**EXERCISE PROMPT**
The lines from the start of the data through the line with "Jordan Park, Laurel" are to be returned verbatim; all later lines are to be omitted.

**INFORMATION**
········
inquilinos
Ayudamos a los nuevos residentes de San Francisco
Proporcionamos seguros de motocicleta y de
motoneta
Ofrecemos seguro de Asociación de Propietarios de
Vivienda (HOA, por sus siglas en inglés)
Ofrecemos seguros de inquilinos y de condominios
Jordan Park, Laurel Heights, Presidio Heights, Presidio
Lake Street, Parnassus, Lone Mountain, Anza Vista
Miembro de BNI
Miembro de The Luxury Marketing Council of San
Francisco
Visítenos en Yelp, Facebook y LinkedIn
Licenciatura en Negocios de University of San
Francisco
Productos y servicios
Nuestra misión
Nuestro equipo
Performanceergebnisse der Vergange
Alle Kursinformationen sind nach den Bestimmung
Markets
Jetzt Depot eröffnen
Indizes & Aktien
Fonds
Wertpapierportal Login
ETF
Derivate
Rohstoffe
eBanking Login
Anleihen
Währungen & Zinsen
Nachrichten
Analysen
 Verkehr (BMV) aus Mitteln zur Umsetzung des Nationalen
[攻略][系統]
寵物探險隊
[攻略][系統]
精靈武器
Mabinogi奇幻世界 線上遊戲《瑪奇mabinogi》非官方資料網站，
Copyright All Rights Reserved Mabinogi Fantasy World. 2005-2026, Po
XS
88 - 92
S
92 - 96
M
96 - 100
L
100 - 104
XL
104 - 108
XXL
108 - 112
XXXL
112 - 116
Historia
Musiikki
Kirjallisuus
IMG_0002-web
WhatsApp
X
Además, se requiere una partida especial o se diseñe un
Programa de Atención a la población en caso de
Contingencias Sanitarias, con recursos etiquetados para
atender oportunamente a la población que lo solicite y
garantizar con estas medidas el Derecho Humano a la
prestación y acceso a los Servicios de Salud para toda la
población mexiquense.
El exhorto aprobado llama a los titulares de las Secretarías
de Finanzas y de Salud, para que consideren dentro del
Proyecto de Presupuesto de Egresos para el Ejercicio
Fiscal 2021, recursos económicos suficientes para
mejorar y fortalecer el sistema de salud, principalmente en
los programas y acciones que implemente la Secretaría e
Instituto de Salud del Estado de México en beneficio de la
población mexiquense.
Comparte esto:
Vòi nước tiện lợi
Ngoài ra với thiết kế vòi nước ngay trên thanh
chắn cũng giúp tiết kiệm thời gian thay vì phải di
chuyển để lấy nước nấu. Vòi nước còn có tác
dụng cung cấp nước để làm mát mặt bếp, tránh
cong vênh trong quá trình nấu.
········
**COMPLETED TASK**
inquilinos
Ayudamos a los nuevos residentes de San Francisco
Proporcionamos seguros de motocicleta y de
motoneta
Ofrecemos seguro de Asociación de Propietarios de
Vivienda (HOA, por sus siglas en inglés)
Ofrecemos seguros de inquilinos y de condominios
Jordan Park, Laurel Heights, Presidio Heights, Presidio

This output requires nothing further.